To install the library, clone the repository and build the project:

git clone https://github.com/isdaniel/MessageWorkerPool.git
cd MessageWorkerPool
dotnet build

Architecture overview

Dependency third-party Nuget package

MessagePack : Extremely Fast MessagePack Serializer.
rabbitmq-dotnet-client : rabbitMq c# client.
Confluent.Kafka : Kafka c# client.

Quick Start

Here’s a quick start guide for deploying your RabbitMQ and related services using the provided docker-compose.yml file and environment variables from .env.

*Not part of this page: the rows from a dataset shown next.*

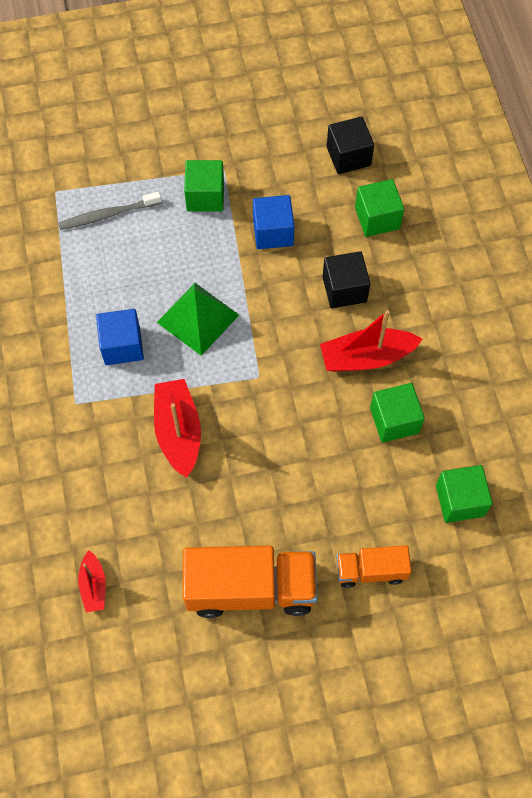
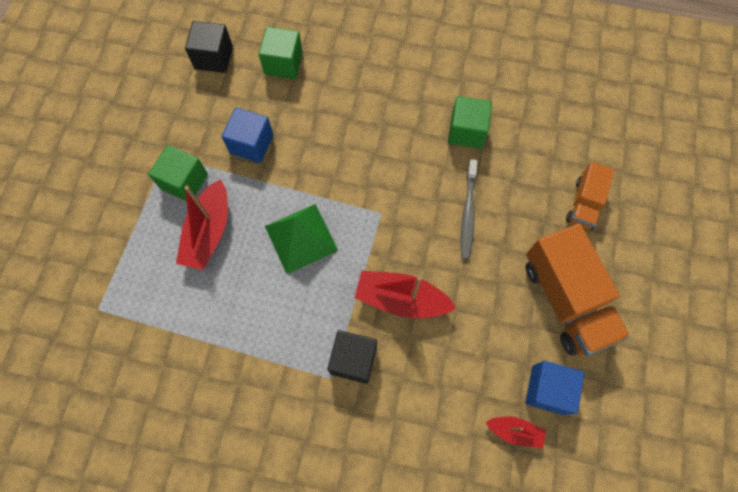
camera: 65 degrees left, 5 degrees up
(108, 215) = (153, 271): grey toothbrush -> grey toothbrush (468, 213)
(122, 346) = (294, 313): blue cube -> blue cube (548, 389)
(250, 588) = (565, 300): orange truck -> orange truck turned 135 degrees clockwise
(344, 289) = (334, 115): black cube -> black cube (353, 359)
(366, 357) = (403, 126): red boat -> red boat (209, 232)
(460, 500) = (551, 117): green cube -> none

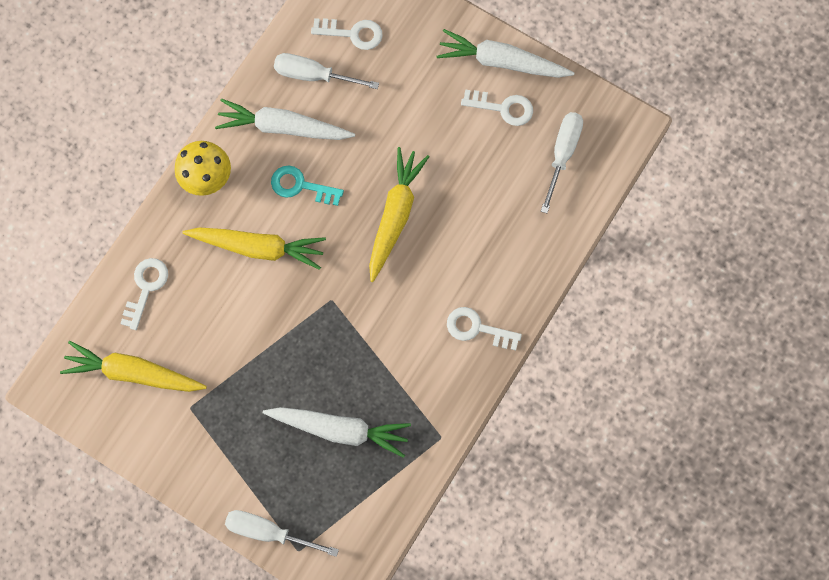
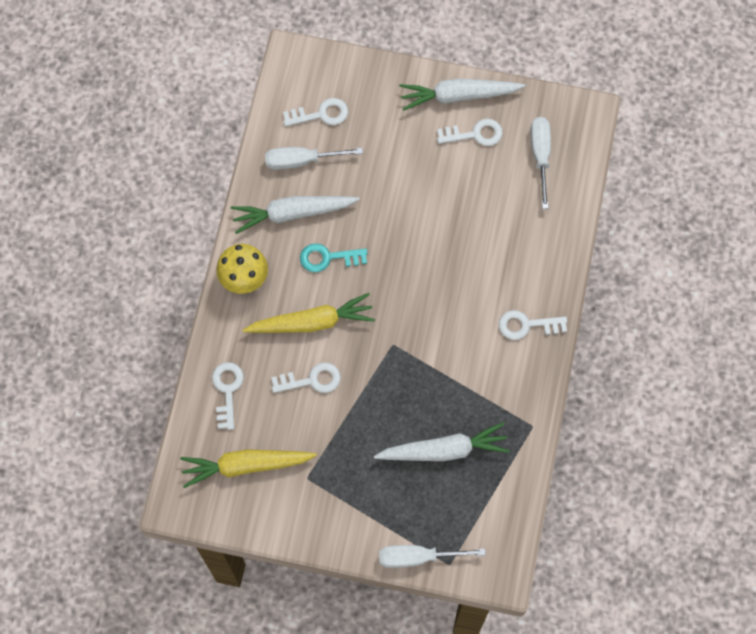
camera: 20 degrees left, 5 degrees down
(234, 307) = (311, 380): none -> white key
(395, 215) = (419, 255): yellow carrot -> none

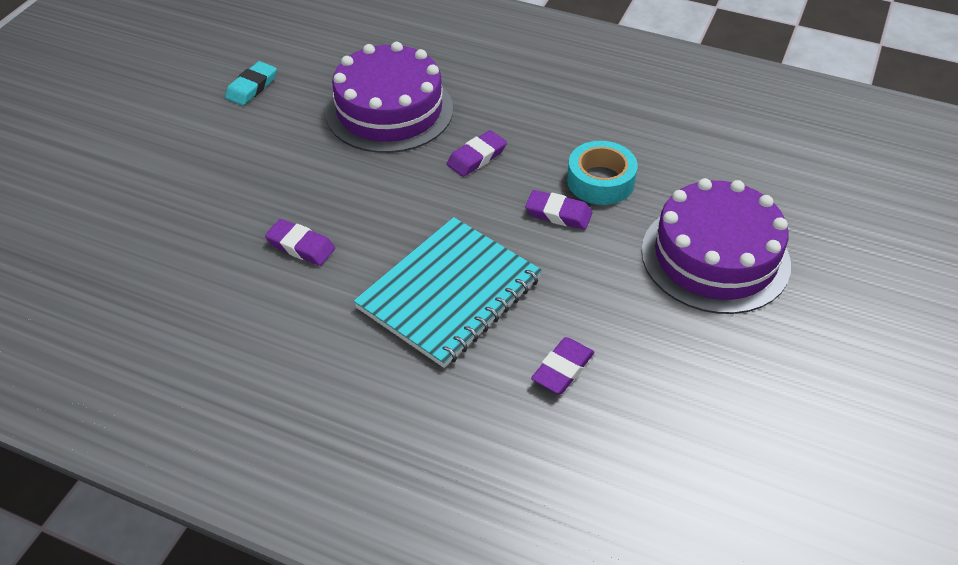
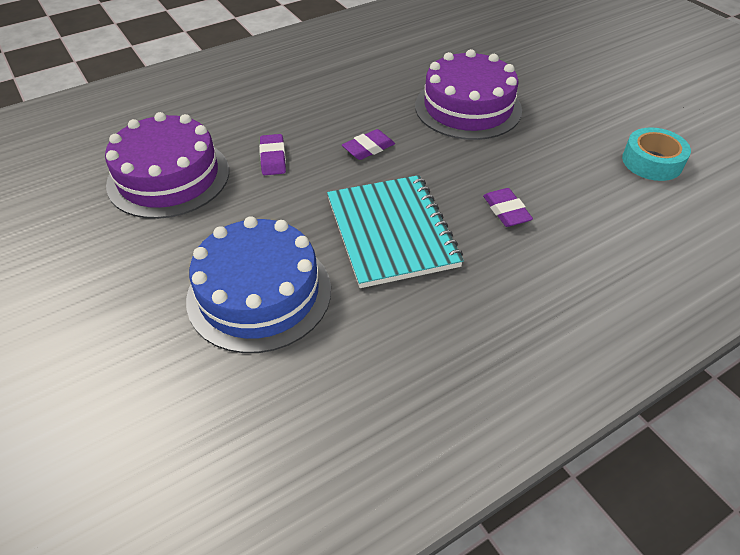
camera: 55 degrees left, 0 degrees up
(251, 87) = (29, 242): turquoise eraser -> none
(300, 246) = (259, 293): purple eraser -> blue cake
(600, 181) = (358, 118): turquoise tape -> turquoise tape (652, 162)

docker-compose --env-file .\env\.env up --build -d

Check RabbitMQ health status: Open http://localhost:8888 in your browser to access the RabbitMQ Management Dashboard.

Username: guest
Password: guest

Check OrleansDashboard http://localhost:8899

Username: admin
Password: test.123

Program Structure

Here is the sample code for creating and configuring a worker pool that interacts with RabbitMQ. Below is a breakdown of its functionality; The worker pool will fetch message from RabbitMQ server depended on your RabbitMqSetting setting and sending the message via Process.StandardInput to real worker node that created by users.

RabbitMq example code

public class Program
{
    public static async Task Main(string[] args)
    {
        CreateHostBuilder(args).Build().Run();
    }

    public static IHostBuilder CreateHostBuilder(string[] args) =>
        Host.CreateDefaultBuilder(args)
            .ConfigureLogging(logging =>
            {
                logging.ClearProviders();
                logging.AddConsole(options => {
                    options.FormatterName = ConsoleFormatterNames.Simple;
                });
                logging.Services.Configure<SimpleConsoleFormatterOptions>(options => {
                    options.IncludeScopes = true;
                    options.TimestampFormat = " yyyy-MM-dd HH:mm:ss ";
                });
            }).AddRabbitMqWorkerPool(new RabbitMqSetting
            {
                UserName = Environment.GetEnvironmentVariable("USERNAME") ?? "guest",
                Password = Environment.GetEnvironmentVariable("PASSWORD") ?? "guest",
                HostName = Environment.GetEnvironmentVariable("RABBITMQ_HOSTNAME"),
                Port = ushort.TryParse(Environment.GetEnvironmentVariable("RABBITMQ_PORT"), out ushort p) ? p : (ushort) 5672,
                PrefetchTaskCount = 3
            }, new WorkerPoolSetting() { WorkerUnitCount = 9, CommandLine = "dotnet", Arguments = @"./ProcessBin/WorkerProcessSample.dll", QueueName = Environment.GetEnvironmentVariable("QUEUENAME"), }
            );

}

Scalability
- Scaling is achieved by increasing the WorkerUnitCount & PrefetchTaskCount determined how many amount of fetching message from rabbitMQ at same time.
Decoupling
- RabbitMQ acts as a message broker, decoupling the producers of messages from the consumers (workers). This makes it easier to manage workloads independently.
Configurable
- The RabbitMqSetting object provides flexibility to modify connection settings, queue names, and worker pool details without changing the code.
Reusable Workers
- Worker processes are defined by the CommandLine and Arguments, making it easy to reuse or swap out the tasks performed by the workers.

Kafka example code

The KafkaSetting<T> is responsible for kafka setting, ConsumerConfig pull information from topic, ProducerConfig for worker send reply-queue setting (Please specify ReplyTo key/value from message header)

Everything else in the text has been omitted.